Questions >>
(1) Answer these about the forum excerpt on the puzzle masks, one per line:
(a) How many masks does it say are needed, and what are they?
(b) How does the mask for ugly pentagons differ from the mask for the triangle?
(c) By what is each possibility multiplied?
(2) Reproduce everything in the forum excerpt on the puzzle masks from "If the order" down to "of fun tbh.".
+++ Source text +++
Two masks are needed to compute all of this, one even-odd parity mask, and one perimeter mask. The mask for ugly pentagons is the mask for the triangle, but inverted; and the mask for the corners is 2x of the mask for the traingle, one rotated the other way from itself.

If the order is odd, all pentagons (including the corners) have even parity, and all triangles have even parity.

So, sum the possibilities for the masks & the allowed squares you can step on, and multiply each one by the # of times it occurs. That's the answer.

Pretty sure we did this in a very complicated way based on what I've seen on reddit, but that's ok. It was a lot of fun tbh.

Congrats on the rankings! I love seeing people's scratchwork to see how everyone thinks about the problem slightly differently.
+++ Provided data +++
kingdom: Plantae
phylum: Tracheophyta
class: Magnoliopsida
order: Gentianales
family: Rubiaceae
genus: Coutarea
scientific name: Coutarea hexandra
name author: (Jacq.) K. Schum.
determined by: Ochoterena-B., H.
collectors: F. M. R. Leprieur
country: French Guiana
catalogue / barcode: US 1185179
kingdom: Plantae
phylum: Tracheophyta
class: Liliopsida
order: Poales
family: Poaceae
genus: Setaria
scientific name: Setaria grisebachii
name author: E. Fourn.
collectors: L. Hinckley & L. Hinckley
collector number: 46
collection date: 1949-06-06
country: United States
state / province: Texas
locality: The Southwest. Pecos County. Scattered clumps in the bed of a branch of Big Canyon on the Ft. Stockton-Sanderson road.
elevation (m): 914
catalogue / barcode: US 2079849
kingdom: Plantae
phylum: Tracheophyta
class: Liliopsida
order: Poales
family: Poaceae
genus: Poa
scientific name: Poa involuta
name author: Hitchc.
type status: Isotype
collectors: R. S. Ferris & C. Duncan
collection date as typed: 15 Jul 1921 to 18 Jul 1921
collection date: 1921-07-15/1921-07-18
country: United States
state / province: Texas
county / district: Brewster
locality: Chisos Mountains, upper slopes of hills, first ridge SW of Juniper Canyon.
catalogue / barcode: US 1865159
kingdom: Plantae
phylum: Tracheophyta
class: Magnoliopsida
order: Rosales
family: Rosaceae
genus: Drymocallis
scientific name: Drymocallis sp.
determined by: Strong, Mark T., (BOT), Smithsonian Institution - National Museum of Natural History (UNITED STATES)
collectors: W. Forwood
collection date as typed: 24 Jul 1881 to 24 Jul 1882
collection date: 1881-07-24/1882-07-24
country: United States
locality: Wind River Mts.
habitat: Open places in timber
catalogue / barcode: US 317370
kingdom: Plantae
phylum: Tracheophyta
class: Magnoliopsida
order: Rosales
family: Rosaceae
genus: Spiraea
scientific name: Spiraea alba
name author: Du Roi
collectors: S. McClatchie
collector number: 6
+++
Results >>
(1)
(a) Two: an even-odd parity mask and a perimeter mask.
(b) It is the triangle mask, inverted.
(c) By the number of times it occurs.

(2)
If the order is odd, all pentagons (including the corners) have even parity, and all triangles have even parity.

So, sum the possibilities for the masks & the allowed squares you can step on, and multiply each one by the # of times it occurs. That's the answer.

Pretty sure we did this in a very complicated way based on what I've seen on reddit, but that's ok. It was a lot of fun tbh.